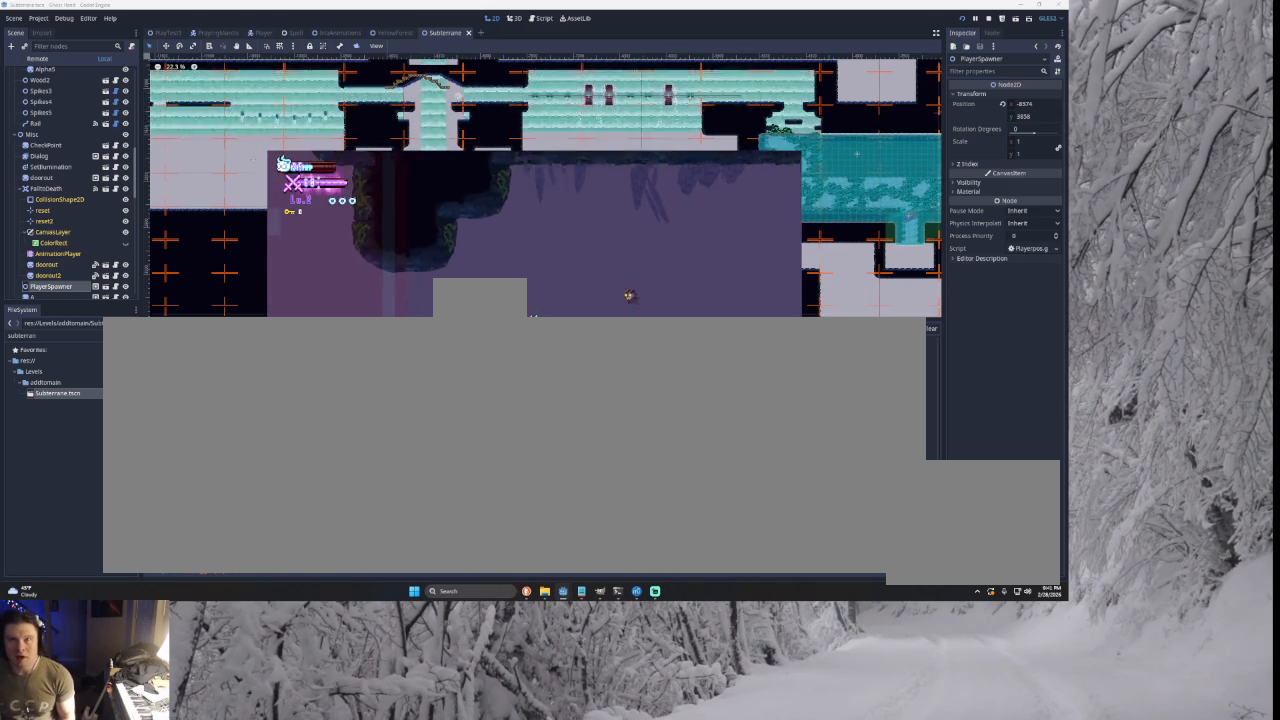
{"buttons": ["TRIANGLE"], "left_stick": "left", "right_stick": "center", "events": [[333, "TRIANGLE", "down"]]}
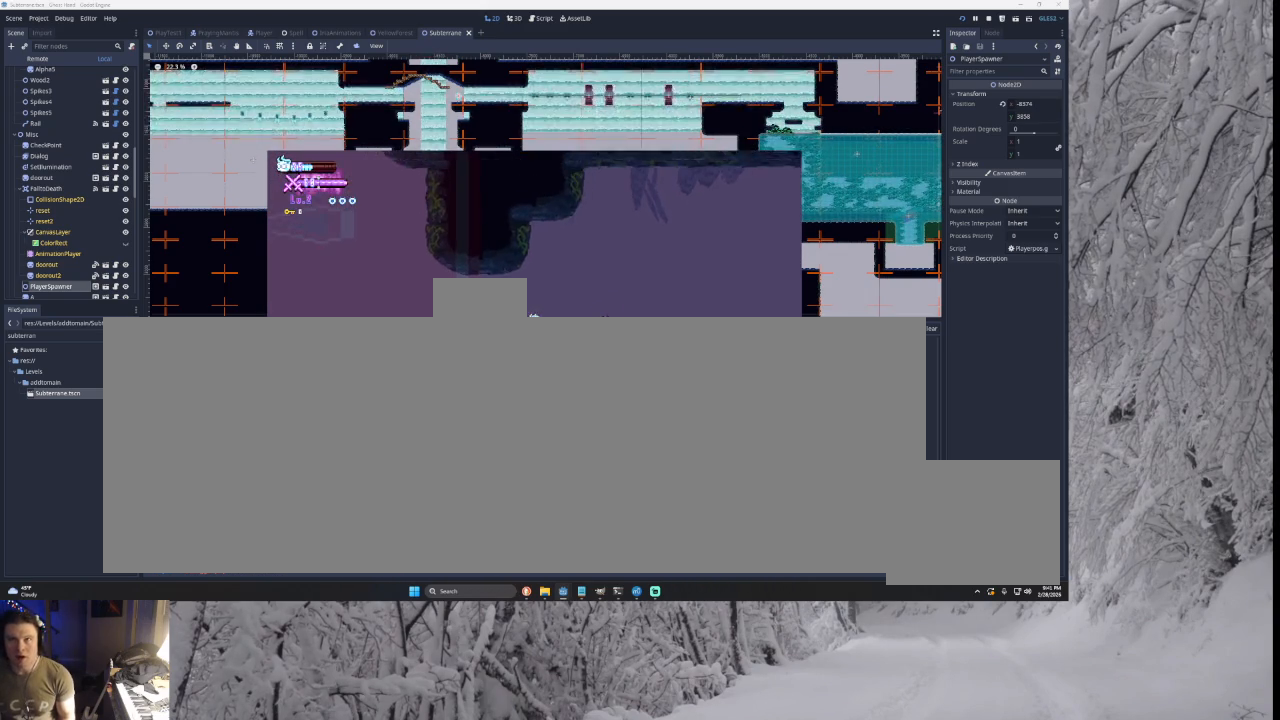
{"buttons": [], "left_stick": "left", "right_stick": "center", "events": [[133, "TRIANGLE", "up"]]}
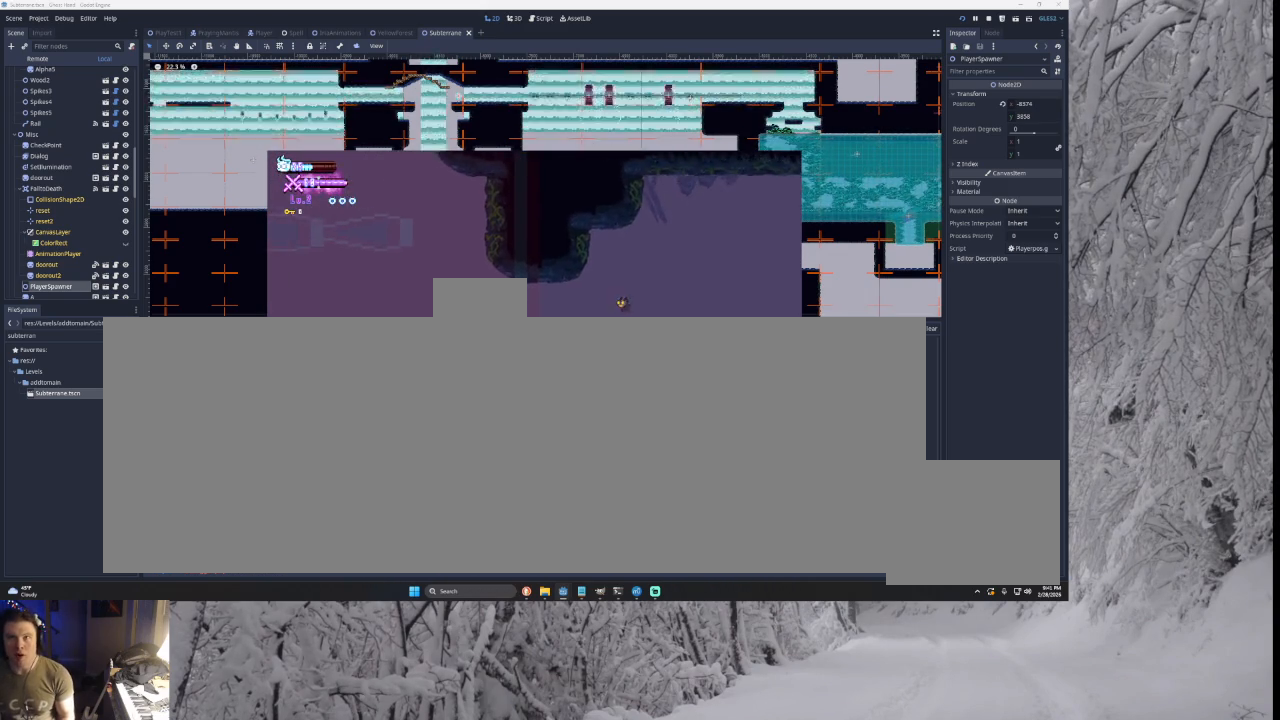
{"buttons": ["TRIANGLE"], "left_stick": "left", "right_stick": "center", "events": [[400, "TRIANGLE", "down"]]}
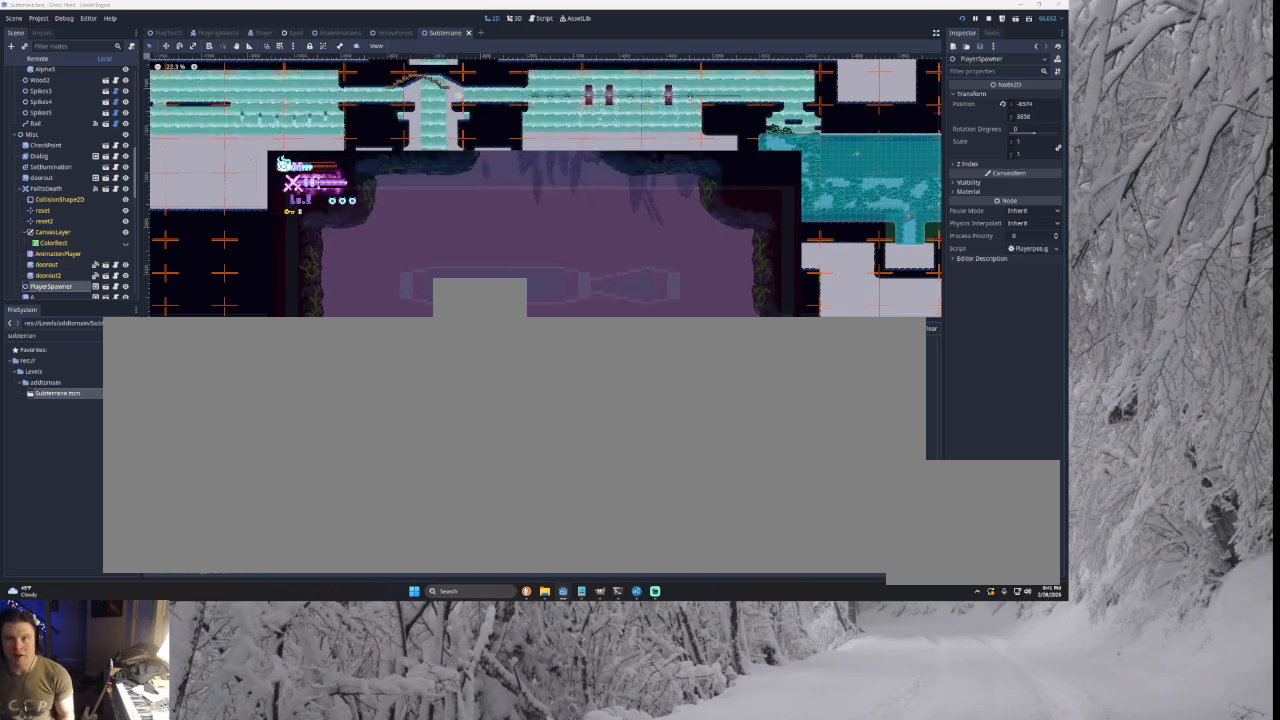
{"buttons": [], "left_stick": "right", "right_stick": "center", "events": [[133, "TRIANGLE", "up"], [333, "left_stick", "center"], [400, "left_stick", "right"]]}
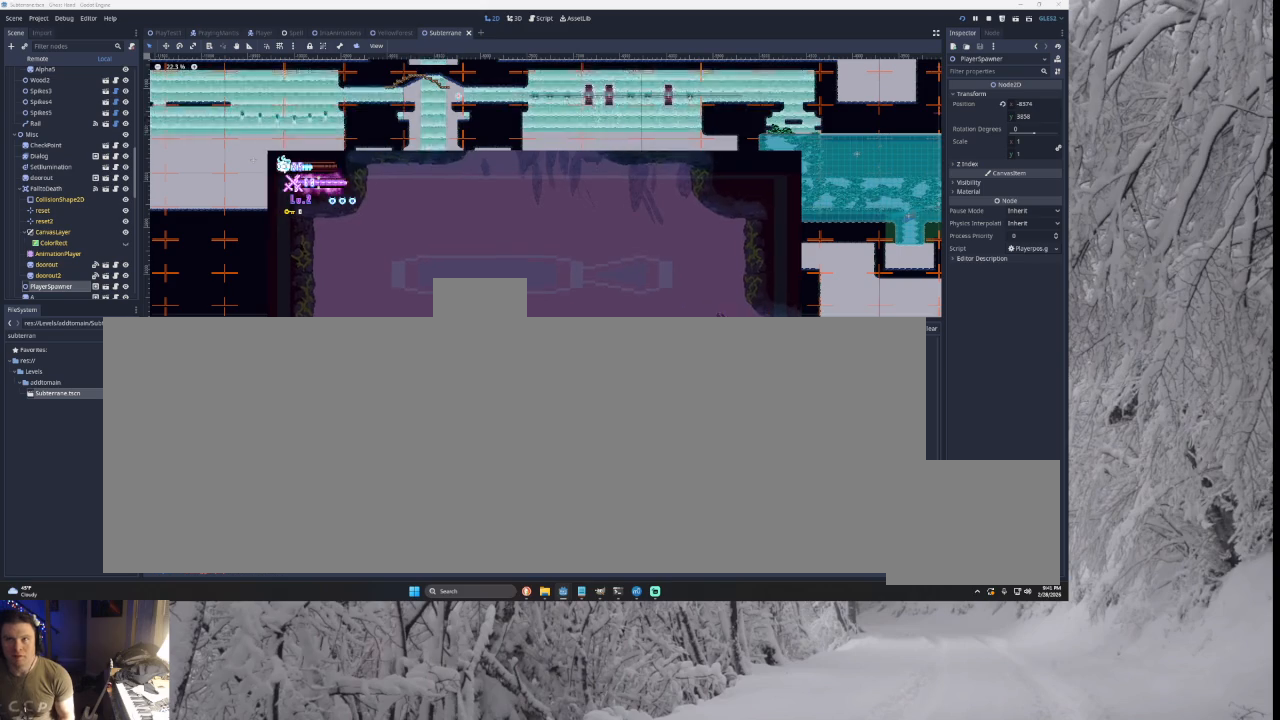
{"buttons": ["TRIANGLE"], "left_stick": "right", "right_stick": "center", "events": [[67, "left_stick", "center"], [133, "TRIANGLE", "down"], [133, "left_stick", "left"], [233, "left_stick", "center"], [300, "left_stick", "right"], [400, "TRIANGLE", "up"], [500, "TRIANGLE", "down"]]}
__________________________________________________
● **TRY IT**
Leave out the pictures and give the rest of the records again exactly.

● **ANSWER TO THIS EXERCISE**
{"buttons": ["TRIANGLE"], "left_stick": "left", "right_stick": "center", "events": [[333, "TRIANGLE", "down"]]}
{"buttons": [], "left_stick": "left", "right_stick": "center", "events": [[133, "TRIANGLE", "up"]]}
{"buttons": ["TRIANGLE"], "left_stick": "left", "right_stick": "center", "events": [[400, "TRIANGLE", "down"]]}
{"buttons": [], "left_stick": "right", "right_stick": "center", "events": [[133, "TRIANGLE", "up"], [333, "left_stick", "center"], [400, "left_stick", "right"]]}
{"buttons": ["TRIANGLE"], "left_stick": "right", "right_stick": "center", "events": [[67, "left_stick", "center"], [133, "TRIANGLE", "down"], [133, "left_stick", "left"], [233, "left_stick", "center"], [300, "left_stick", "right"], [400, "TRIANGLE", "up"], [500, "TRIANGLE", "down"]]}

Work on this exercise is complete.